To do: State how many lines of the entries hold the string "Generic", and output nothing but that count.

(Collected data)
....
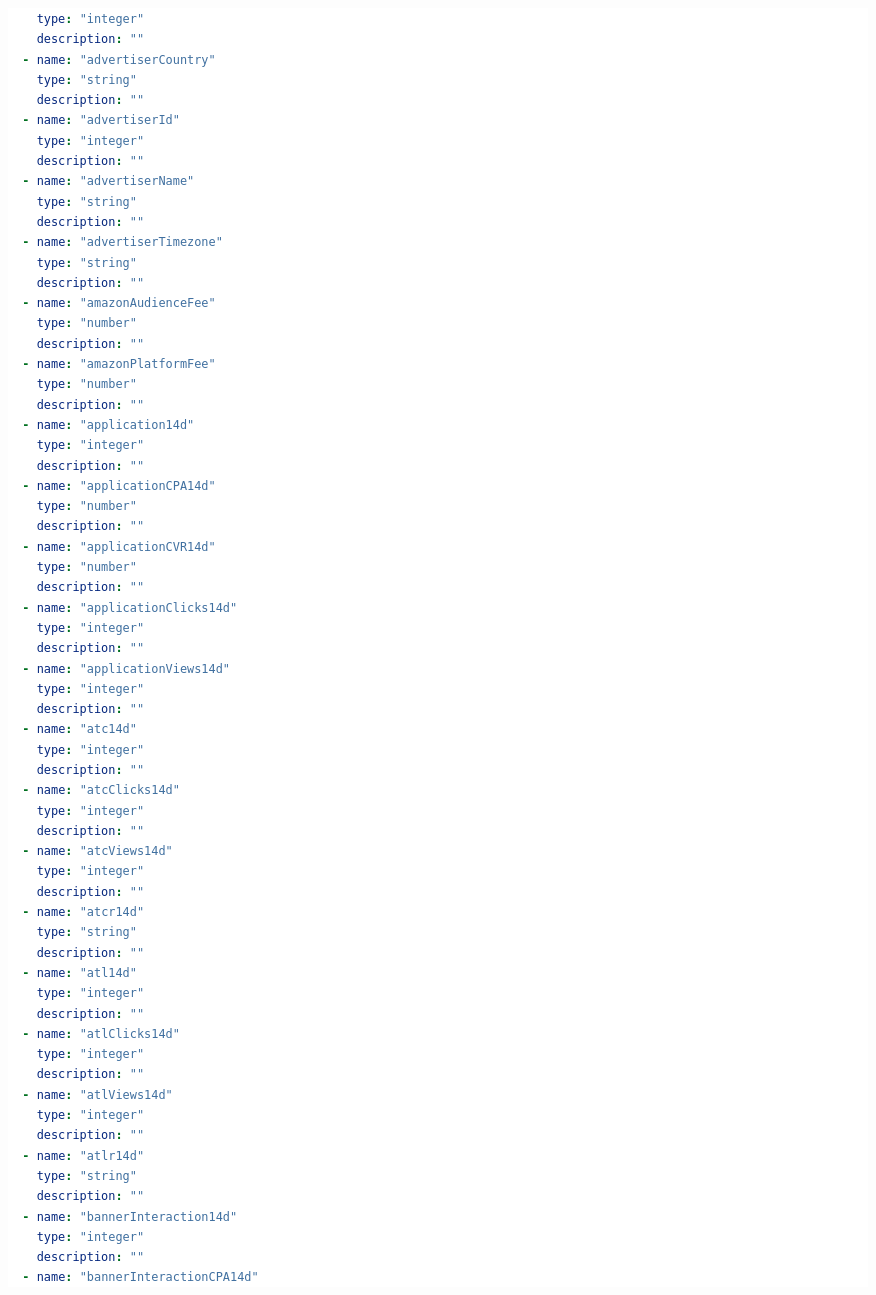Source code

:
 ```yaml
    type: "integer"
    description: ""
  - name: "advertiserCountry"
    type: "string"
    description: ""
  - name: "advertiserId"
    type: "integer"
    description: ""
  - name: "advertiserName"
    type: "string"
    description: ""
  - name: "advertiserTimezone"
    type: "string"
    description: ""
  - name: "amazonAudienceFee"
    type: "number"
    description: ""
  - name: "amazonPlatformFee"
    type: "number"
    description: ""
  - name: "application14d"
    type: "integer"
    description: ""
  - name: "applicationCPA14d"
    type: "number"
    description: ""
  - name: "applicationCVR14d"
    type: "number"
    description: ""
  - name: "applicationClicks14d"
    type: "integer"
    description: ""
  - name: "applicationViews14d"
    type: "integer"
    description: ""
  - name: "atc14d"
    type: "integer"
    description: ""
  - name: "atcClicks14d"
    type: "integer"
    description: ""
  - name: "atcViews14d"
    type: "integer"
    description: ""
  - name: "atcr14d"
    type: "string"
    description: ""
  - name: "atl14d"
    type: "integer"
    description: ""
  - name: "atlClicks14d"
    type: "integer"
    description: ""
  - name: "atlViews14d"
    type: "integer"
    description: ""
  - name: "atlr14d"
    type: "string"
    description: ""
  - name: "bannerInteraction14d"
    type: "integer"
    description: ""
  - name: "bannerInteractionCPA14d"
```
....
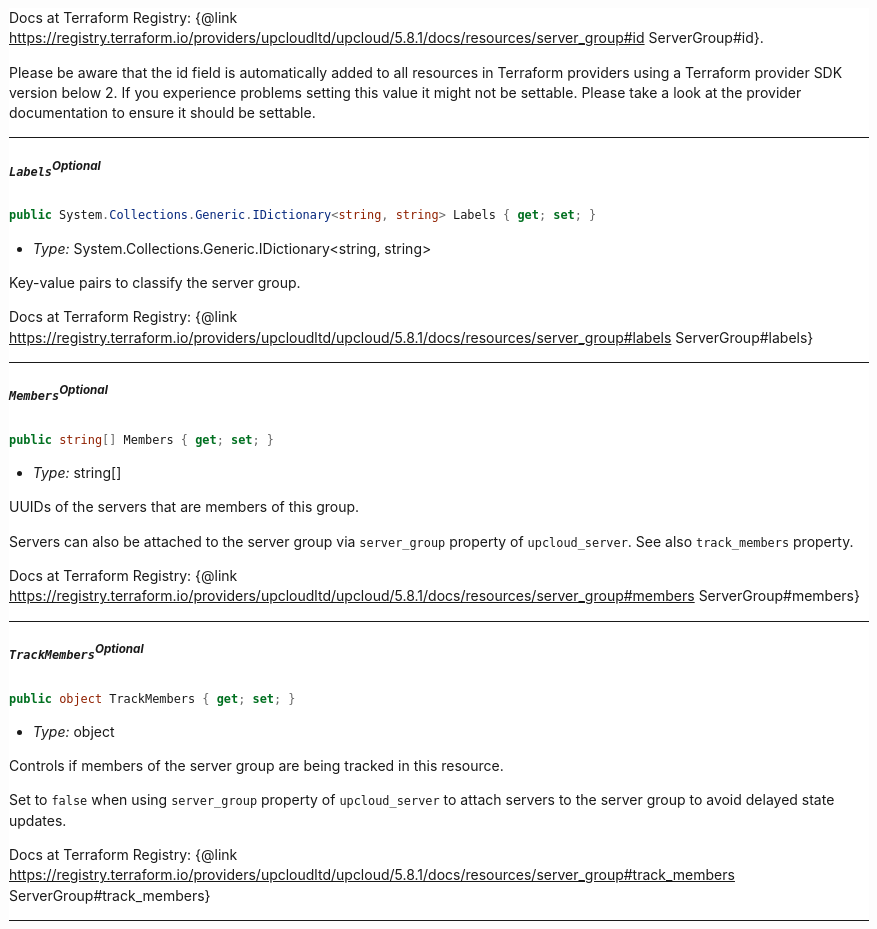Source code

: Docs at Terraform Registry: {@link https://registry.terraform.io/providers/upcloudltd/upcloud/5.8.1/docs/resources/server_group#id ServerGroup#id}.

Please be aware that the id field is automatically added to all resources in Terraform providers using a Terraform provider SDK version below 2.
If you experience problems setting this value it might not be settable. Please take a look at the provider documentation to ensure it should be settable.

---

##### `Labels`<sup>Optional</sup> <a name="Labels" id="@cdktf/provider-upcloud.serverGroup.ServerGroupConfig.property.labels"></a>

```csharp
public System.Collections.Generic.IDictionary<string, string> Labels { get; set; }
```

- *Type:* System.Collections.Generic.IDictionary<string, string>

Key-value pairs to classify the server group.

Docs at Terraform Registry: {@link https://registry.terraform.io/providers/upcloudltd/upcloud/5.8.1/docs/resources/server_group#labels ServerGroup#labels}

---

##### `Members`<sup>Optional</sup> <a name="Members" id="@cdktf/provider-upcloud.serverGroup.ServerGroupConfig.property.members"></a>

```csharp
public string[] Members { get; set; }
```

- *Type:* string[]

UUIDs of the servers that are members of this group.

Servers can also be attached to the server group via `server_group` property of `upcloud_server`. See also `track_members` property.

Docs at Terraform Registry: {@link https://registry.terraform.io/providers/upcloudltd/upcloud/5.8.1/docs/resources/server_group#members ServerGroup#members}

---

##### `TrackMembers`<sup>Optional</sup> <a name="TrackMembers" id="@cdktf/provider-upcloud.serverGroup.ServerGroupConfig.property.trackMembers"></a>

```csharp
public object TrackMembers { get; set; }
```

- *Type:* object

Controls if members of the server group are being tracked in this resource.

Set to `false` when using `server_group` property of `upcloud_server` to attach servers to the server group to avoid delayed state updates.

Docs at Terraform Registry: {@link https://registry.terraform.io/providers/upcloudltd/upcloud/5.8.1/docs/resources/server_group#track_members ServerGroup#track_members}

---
....
Output of the task: 2